Había, pues, que reforzar la figura del Satán hebreo como el señuelo necesario (o quizá como el «chivo expiatorio» perfecto) y tratar de desvincular de la figura divina la responsabilidad del mal. Pero se ponía, no obstante, y sin remedio, una y otra vez un pie (o los dos) en la frontera del rechazado dualismo mazdeista y maniqueo. Y todo ello a pesar de teologías bien armadas como la del «libre albedrío» para justificar la trilogía mal-pecado-tentación. Tentación que los Padres de la Iglesia aún no tenían muy claro de dónde procedía, como recoge una observación de Alberto Cousté señalando las palabras finales del Padrenuestro que Papini traduce siguiendo fielmente a San Jerónimo y su Vulgata como «y no nos introduzcas en tentación». Palabras que ponen de manifiesto a Dios Padre como posible tentador, y la duda sobre quién era el causante de la tentación en el ya asentado cristianismo de los tiempos de los Padres de la Iglesia.

A partir de la Baja Edad Media, la gran preocupación de control ideológico de la Iglesia sobre el sistema social ya hace mayor hincapié en la justificación y legitimación de la represión y el castigo de las desviaciones no sólo teológicas sino morales, asociándolo todo al mal y, según la Iglesia, su origen: el diablo como paradigma de lo perverso y monstruoso y como inductor y colaborador necesario de brujerías, hechizos, pactos diabólicos…

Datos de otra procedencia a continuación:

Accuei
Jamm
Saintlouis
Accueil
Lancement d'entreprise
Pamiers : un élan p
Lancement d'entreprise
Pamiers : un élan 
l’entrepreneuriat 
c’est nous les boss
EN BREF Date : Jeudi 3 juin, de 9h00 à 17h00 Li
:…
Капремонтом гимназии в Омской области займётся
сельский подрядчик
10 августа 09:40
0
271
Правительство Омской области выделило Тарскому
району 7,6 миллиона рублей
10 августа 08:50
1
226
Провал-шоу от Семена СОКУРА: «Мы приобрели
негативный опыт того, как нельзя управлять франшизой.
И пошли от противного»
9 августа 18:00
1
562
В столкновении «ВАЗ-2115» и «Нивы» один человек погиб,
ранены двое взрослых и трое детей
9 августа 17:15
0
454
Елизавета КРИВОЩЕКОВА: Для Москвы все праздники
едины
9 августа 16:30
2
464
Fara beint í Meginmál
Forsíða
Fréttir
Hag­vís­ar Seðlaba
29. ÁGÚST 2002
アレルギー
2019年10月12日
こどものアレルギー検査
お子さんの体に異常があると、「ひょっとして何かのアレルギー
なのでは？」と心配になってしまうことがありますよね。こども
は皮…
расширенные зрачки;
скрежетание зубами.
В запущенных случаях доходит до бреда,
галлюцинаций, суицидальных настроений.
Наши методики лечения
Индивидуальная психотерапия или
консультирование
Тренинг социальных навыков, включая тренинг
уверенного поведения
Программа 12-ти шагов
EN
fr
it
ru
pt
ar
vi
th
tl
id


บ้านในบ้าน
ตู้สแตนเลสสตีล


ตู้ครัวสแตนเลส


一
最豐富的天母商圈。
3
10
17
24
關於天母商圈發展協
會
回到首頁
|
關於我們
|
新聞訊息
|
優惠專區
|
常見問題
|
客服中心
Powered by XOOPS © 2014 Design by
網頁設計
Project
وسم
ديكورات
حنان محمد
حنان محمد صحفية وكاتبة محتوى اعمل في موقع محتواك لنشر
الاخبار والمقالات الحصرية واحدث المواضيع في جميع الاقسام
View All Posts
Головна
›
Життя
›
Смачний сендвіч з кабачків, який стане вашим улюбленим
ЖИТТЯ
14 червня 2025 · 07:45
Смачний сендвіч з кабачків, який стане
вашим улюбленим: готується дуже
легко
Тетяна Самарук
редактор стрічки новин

Así, tras la inclusión del diablo en el orden moral, se incorporaba ya plenamente en el orden jurídico, propiciando, a su vez, un género literario con una abundante nómina de tratados demonológicos, opúsculos sobre caracteres y características diabólicas y manuales para inquisidores y exorcistas.

El mal diabólico y todo su imaginario se instala, con visos de universalidad, de forma profunda en el inconsciente colectivo en la sociedad occidental hasta la Ilustración. Todo cargado de especulaciones teológicas y satánicas, populares y folklóricas, alimentadas por el terror hasta el extremo de convertir el «señuelo-chivo expiatorio» en un puro –y muchas veces risible– espantajo.